*Material to process*:
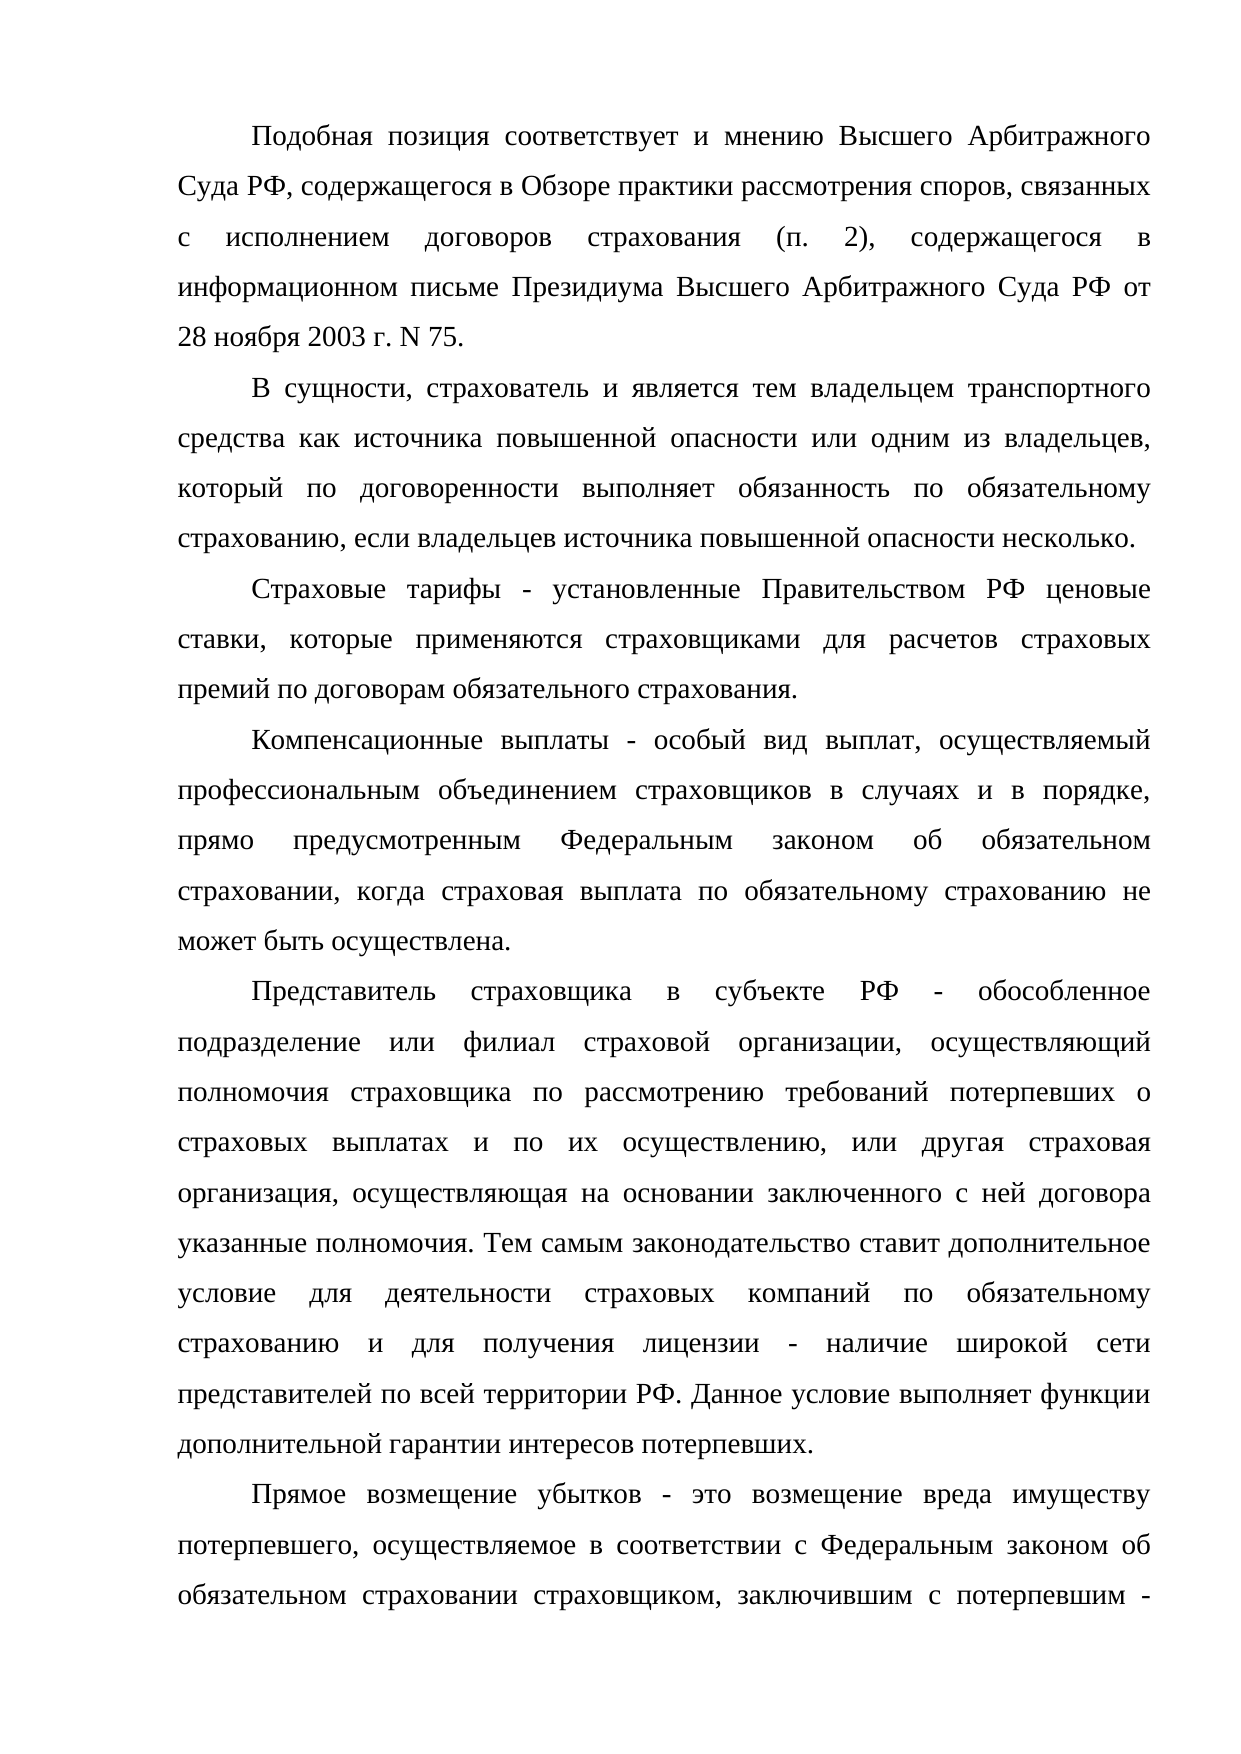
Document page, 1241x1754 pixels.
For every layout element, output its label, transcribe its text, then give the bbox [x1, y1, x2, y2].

text Подобная позиция соответствует и мнению Высшего Арбитражного Суда РФ, содержащегося в Обзоре практики рассмотрения споров, связанных с исполнением договоров страхования (п. 2), содержащегося в информационном письме Президиума Высшего Арбитражного Суда РФ от 28 ноября 2003 г. N 75. [177, 118, 1152, 353]
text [177, 1477, 1152, 1611]
text Страховые тарифы - установленные Правительством РФ ценовые ставки, которые применяются страховщиками для расчетов страховых премий по договорам обязательного страхования. [177, 571, 1152, 705]
text Компенсационные выплаты - особый вид выплат, осуществляемый профессиональным объединением страховщиков в случаях и в порядке, прямо предусмотренным Федеральным законом об обязательном страховании, когда страховая выплата по обязательному страхованию не может быть осуществлена. [177, 722, 1152, 957]
text Представитель страховщика в субъекте РФ - обособленное подразделение или филиал страховой организации, осуществляющий полномочия страховщика по рассмотрению требований потерпевших о страховых выплатах и по их осуществлению, или другая страховая организация, осуществляющая на основании заключенного с ней договора указанные полномочия. Тем самым законодательство ставит дополнительное условие для деятельности страховых компаний по обязательному страхованию и для получения лицензии - наличие широкой сети представителей по всей территории РФ. Данное условие выполняет функции дополнительной гарантии интересов потерпевших. [177, 973, 1152, 1460]
text В сущности, страхователь и является тем владельцем транспортного средства как источника повышенной опасности или одним из владельцев, который по договоренности выполняет обязанность по обязательному страхованию, если владельцев источника повышенной опасности несколько. [177, 370, 1152, 554]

*About this exercise*: Show every line above in which the word "выполняет" occurs.

*Solution below*:
text Представитель страховщика в субъекте РФ - обособленное подразделение или филиал страховой организации, осуществляющий полномочия страховщика по рассмотрению требований потерпевших о страховых выплатах и по их осуществлению, или другая страховая организация, осуществляющая на основании заключенного с ней договора указанные полномочия. Тем самым законодательство ставит дополнительное условие для деятельности страховых компаний по обязательному страхованию и для получения лицензии - наличие широкой сети представителей по всей территории РФ. Данное условие выполняет функции дополнительной гарантии интересов потерпевших. [177, 973, 1152, 1460]
text В сущности, страхователь и является тем владельцем транспортного средства как источника повышенной опасности или одним из владельцев, который по договоренности выполняет обязанность по обязательному страхованию, если владельцев источника повышенной опасности несколько. [177, 370, 1152, 554]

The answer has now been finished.